The creek that ran down the rocky the mountainside was nearby, but outside the perimeter of her wards. It was the only water source up here and a good place to search.
She wouldn’t wait for her kin to overtake her.
The thought froze in her mind, and her knees locked—there was a full set of tracks by the creek. As a Yunequine, she trained as a fighter, but even so, alone, she might not be a match for another so large.
Hot breath on the back of her neck made her skin pucker with goosebumps. She twisted and held her blade to the burnished brown neck of what the humans called a unicorn.
She’d expected her brothers and cousins to come for her. Instead, her fiancé was here, snorting at her. She hadn’t said goodbye to him when she’d run away, and guilt burned her chest. He’d been her first and best friend long before he’d been her fiancé.

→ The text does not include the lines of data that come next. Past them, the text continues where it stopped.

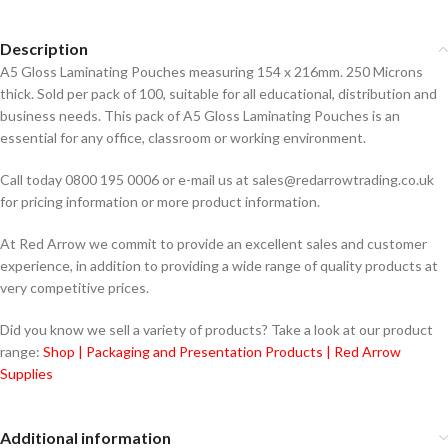
Description
A5 Gloss Laminating Pouches measuring 154 x 216mm. 250 Microns
thick. Sold per pack of 100, suitable for all educational, distribution and
business needs. This pack of A5 Gloss Laminating Pouches is an
essential for any office, classroom or working environment.
Call today 0800 195 0006 or e-mail us at sales@redarrowtrading.co.uk
for pricing information or more product information.
At Red Arrow we commit to provide an excellent sales and customer
experience, in addition to providing a wide range of quality products at
very competitive prices.
Did you know we sell a variety of products? Take a look at our product
range:
Shop | Packaging and Presentation Products | Red Arrow
Supplies
Additional information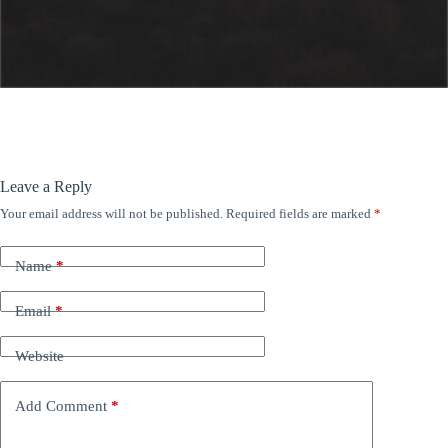
Leave a Reply
Your email address will not be published.
Required fields are marked
*
Name
*
Email
*
Website
Add Comment
*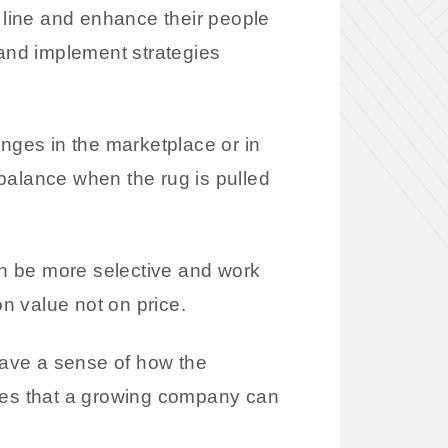
line and enhance their people
and implement strategies
anges in the marketplace or in
balance when the rug is pulled
n be more selective and work
n value not on price.
have a sense of how the
ties that a growing company can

His smell, moss and crushed quartz, filled her head with memories of them playing foal games in the clover meadow of the Yunequine Enclave.
Still, here he was, standing over her, nostrils flaring. She shook the thoughts from her head.
“Have you come to drag me back?” Cambriea asked, trying to catch the scents of their brothers.
He flicked an ear, the equivalent of an eye roll.
“Damn it, Daimyn.” She lowered the sword and walked back to her cabin, reaching up and touching a ward to let him through.
He went to the bucket by the cabin door and picked up her curry brushing his sharp teeth. She brushed him until his coat was closer to the burnished copper she remembered. His Yune, or horn, black and bronze, had grown longer. He’d lost weight and was now nothing but muscle. Daimyn looked closer to the feral unicorns out of human lore. Touching his warm hide released the emptiness she had in her chest, and her throat felt thick.
Once she finished, he rested his chin over her shoulder. Then her tall fiancé was hugging her, in his bipedal form. His brown skin carried new scars, and he looked much too thin. He hadn’t been taking very good care of himself at all.
A year apart couldn’t dissolve a lifelong friendship.
Their mothers thought they could exploit this relationship in a marriage contract to benefit both families. So when she’d declined, they tried to lock her away until she agreed.
“Cambriea,” Daimyn whispered, arms still tight around her shoulders. “It was weeks before they told me you’d left.”
“You just didn’t notice?” Her voice was flat.
“I had to break out of my house, and then I got caught searching your rooms to find out what they did with you.” He released her. “It took me a few more weeks to get away. By then, your trail had cooled, and it was hard to follow. But then I heard about a bunch of unicorn sightings. A beautiful golden unicorn with a coiled white mane and tail.” He tossed his own dark curls.
It was easier to travel long distances in her equine form. Being sighted was sloppy on her part.
He flourished his own matte black-and-copper Yune blade before sheathing it over his back. He’d always been a show off.
“I’m still not marrying you.” She crossed her arms.
“That’s not why I’m here.”
He shrugged. “I missed you.”
“You tracked me for almost a year because you missed me?”
He shrugged. “You’re my best friend. And you were having a grand adventure without me.”
Her face lit up, recalling the promise to share all their adventures. They’d only been six at the time, but it had been a solemn oath sealed with spit.